There was strong consensus on this issue within the ruling party, and this is a position articulated by previous cabinet ministers met in the past with a barrage of calls from Zionist organisations for their resignation.

The positions taken by the ANC on international relations inform South Africa’s foreign policy, and are supposed to guide foreign policy formulation.

South Africa’s ministers of international relations are key participants in the NGC’s International Relations Commission, whose aim it is “to conscientise South Africa’s young people, leaders and public representatives not to travel to Israel”.

Senior ANC leaders have criticised Members of Parliament and business figures for travelling to Israel recently, deeming it opportunistic given the fact that many struggle stalwarts see Israel’s apartheid state as worse than that experienced in South Africa.

“Apartheid in South Africa was a picnic compared to what we have seen in the occupied territories,” Parliamentary Speaker Baleka Mbete said following a visit to Palestine.

The recent visit by opposition leaders like Mosiuoa Lekota sponsored by the Friends of Israel has received criticism from the ruling party and its alliance partners. According to Ronnie Kasrils, the Israeli government uses such visits to legitimise its occupation.

The NGC also took strong positions on Western Sahara and Cuba, calling for the solidarity campaign with the people of Sahrawi to be reignited.

In comment from the SA Jewish Board of Deputies, president Zev Krengel said: “Placing a ban on travelling to Israel is wholly inconsistent with the way South Africa engages with other countries.

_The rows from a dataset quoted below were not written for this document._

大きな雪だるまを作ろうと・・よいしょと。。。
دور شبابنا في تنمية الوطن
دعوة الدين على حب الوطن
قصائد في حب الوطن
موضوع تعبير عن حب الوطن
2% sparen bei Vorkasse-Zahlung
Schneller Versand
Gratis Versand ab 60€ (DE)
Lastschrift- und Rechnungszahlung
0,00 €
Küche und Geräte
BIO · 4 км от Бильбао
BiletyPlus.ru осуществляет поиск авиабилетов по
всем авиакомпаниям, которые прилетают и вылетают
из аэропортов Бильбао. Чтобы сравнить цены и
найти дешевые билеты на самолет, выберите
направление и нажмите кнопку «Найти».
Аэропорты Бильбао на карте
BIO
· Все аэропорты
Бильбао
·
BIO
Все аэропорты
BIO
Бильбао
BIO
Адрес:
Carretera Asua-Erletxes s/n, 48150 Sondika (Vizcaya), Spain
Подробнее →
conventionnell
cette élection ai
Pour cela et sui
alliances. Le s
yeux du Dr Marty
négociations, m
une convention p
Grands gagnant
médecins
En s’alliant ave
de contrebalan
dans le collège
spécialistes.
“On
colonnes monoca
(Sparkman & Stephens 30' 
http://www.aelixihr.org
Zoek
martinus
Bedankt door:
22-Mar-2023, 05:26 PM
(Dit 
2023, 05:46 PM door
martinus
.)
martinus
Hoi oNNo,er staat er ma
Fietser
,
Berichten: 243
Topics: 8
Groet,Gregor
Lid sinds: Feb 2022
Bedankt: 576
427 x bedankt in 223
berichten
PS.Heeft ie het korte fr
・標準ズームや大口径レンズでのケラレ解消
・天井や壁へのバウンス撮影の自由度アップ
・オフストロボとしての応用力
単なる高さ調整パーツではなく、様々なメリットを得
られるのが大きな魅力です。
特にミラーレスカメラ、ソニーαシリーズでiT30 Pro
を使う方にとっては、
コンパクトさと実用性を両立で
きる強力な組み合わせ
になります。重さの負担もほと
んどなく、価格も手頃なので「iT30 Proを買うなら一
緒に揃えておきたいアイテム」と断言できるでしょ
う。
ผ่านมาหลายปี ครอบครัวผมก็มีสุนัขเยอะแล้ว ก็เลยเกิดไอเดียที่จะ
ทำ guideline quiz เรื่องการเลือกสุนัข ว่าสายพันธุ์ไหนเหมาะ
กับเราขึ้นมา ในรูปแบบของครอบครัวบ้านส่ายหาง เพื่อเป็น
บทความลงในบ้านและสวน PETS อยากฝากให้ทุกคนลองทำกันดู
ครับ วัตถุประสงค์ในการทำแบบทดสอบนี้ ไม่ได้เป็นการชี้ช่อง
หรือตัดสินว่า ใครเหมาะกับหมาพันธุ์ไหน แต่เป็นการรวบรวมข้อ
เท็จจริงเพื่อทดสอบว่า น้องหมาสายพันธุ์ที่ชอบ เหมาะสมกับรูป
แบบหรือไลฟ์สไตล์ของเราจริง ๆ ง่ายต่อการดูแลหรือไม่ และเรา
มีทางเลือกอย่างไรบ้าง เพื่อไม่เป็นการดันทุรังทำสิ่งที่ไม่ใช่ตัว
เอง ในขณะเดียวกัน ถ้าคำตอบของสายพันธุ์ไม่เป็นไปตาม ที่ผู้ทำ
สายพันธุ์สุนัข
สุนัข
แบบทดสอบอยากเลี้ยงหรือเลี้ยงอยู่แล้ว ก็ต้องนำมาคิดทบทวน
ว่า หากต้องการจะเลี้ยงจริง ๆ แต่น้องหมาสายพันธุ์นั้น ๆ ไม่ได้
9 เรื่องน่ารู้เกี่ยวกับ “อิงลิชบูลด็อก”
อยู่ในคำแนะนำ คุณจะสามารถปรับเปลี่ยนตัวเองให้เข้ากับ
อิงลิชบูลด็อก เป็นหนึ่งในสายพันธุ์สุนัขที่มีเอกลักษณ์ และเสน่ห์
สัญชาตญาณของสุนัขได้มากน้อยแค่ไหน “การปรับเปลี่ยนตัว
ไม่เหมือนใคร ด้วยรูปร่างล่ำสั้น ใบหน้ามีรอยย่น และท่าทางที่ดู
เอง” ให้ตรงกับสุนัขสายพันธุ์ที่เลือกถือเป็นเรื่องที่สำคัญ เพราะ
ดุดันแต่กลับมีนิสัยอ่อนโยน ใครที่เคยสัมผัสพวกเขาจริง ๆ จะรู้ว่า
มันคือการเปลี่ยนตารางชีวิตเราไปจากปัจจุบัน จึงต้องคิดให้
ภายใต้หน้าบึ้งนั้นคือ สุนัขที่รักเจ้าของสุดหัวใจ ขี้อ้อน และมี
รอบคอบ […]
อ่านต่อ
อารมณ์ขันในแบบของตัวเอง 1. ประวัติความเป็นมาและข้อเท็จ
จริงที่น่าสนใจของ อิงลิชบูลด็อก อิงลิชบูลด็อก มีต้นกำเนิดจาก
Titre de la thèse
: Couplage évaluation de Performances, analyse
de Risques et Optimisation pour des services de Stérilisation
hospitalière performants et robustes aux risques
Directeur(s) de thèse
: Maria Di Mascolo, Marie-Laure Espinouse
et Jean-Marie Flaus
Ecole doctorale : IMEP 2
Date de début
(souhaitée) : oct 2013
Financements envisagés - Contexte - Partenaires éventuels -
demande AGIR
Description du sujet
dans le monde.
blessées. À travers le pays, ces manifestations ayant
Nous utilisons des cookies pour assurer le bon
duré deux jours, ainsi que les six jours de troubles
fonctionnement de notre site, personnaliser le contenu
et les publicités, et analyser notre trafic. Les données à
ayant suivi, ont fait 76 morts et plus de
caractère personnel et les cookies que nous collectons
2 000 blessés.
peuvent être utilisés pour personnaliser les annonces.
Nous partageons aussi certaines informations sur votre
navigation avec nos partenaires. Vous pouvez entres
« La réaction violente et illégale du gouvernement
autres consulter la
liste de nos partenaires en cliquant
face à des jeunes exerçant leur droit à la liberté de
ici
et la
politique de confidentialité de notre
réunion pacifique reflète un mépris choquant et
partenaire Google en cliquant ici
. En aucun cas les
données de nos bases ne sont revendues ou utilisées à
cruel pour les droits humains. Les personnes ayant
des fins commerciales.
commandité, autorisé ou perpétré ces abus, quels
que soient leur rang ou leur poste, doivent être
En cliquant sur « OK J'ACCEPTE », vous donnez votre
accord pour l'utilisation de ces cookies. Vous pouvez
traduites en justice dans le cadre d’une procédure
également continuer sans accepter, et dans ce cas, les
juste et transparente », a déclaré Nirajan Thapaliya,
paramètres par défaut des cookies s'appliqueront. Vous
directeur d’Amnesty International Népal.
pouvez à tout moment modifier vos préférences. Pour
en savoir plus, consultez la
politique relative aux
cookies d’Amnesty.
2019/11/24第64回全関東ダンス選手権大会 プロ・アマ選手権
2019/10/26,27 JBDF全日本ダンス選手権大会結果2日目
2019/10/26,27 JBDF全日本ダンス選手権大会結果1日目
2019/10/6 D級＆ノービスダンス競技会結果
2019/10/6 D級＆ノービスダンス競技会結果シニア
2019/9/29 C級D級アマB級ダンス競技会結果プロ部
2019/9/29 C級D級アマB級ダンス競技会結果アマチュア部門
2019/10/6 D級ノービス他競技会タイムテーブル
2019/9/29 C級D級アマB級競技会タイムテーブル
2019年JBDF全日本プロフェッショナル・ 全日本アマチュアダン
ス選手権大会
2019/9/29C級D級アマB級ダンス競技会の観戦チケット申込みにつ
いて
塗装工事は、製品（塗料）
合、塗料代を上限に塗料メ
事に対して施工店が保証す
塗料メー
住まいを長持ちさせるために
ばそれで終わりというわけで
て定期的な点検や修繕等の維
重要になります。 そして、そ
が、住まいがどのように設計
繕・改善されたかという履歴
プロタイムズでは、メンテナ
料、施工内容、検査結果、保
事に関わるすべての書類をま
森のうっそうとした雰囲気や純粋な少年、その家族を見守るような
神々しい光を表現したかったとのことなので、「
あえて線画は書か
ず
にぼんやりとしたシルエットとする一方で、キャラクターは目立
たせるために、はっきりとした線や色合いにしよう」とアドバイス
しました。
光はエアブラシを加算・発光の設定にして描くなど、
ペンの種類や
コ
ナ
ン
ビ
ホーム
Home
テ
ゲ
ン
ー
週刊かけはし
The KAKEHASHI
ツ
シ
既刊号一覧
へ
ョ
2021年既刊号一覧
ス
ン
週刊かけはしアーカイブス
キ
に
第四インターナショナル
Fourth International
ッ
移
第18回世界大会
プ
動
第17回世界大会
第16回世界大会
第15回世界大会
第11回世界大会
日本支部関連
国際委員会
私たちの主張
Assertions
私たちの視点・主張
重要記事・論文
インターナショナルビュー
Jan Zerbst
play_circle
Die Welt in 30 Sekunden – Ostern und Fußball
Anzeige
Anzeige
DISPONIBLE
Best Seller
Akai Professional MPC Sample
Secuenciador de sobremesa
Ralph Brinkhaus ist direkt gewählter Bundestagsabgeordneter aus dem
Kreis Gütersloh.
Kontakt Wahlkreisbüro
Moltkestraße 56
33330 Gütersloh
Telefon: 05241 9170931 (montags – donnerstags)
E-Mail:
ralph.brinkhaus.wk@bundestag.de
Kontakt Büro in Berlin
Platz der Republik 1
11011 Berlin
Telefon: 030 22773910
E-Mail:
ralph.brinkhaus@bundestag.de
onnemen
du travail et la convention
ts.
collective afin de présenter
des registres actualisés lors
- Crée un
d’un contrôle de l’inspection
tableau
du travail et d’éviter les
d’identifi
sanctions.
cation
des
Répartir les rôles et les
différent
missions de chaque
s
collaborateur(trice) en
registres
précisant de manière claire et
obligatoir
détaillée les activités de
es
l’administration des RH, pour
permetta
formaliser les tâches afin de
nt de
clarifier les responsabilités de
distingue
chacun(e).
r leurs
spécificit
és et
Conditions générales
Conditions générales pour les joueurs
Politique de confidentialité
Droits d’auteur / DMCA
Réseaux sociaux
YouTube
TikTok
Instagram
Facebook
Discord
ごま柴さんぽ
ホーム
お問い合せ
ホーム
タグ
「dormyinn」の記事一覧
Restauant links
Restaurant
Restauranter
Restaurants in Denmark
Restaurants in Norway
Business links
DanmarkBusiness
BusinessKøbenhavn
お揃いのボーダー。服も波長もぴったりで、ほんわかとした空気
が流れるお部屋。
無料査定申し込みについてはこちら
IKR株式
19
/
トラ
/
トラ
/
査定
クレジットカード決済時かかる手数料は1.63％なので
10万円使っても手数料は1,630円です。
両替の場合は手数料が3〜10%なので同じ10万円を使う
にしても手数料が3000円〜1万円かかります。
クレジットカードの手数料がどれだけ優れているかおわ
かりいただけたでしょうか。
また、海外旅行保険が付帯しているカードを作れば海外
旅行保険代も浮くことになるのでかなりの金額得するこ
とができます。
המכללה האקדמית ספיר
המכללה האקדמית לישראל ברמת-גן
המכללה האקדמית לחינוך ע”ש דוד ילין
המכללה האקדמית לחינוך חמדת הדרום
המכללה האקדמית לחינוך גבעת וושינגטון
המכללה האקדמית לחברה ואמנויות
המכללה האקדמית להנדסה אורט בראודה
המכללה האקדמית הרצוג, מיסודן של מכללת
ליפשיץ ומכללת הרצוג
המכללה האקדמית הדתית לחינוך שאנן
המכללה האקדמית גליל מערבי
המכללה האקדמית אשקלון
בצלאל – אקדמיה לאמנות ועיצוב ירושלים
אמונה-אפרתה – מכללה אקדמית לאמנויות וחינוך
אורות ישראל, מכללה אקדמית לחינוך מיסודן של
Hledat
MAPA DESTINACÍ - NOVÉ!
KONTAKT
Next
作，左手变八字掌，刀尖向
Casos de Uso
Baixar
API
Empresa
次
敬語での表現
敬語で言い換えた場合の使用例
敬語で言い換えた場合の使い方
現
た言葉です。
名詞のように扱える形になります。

ANC representatives regularly travel to all parts of the world, including to countries with very poor human rights records; it’s therefore grossly discriminatory to single out Israel alone for a travel boycott."

This undemocratic and dictatorial approach is reminiscent not of the Freedom Charter’s assertion that ‘All shall be free to travel without restriction’, but of how, during the apartheid years, South Africans were prohibited from travelling to Lusaka to meet with the exiled ANC leadership.”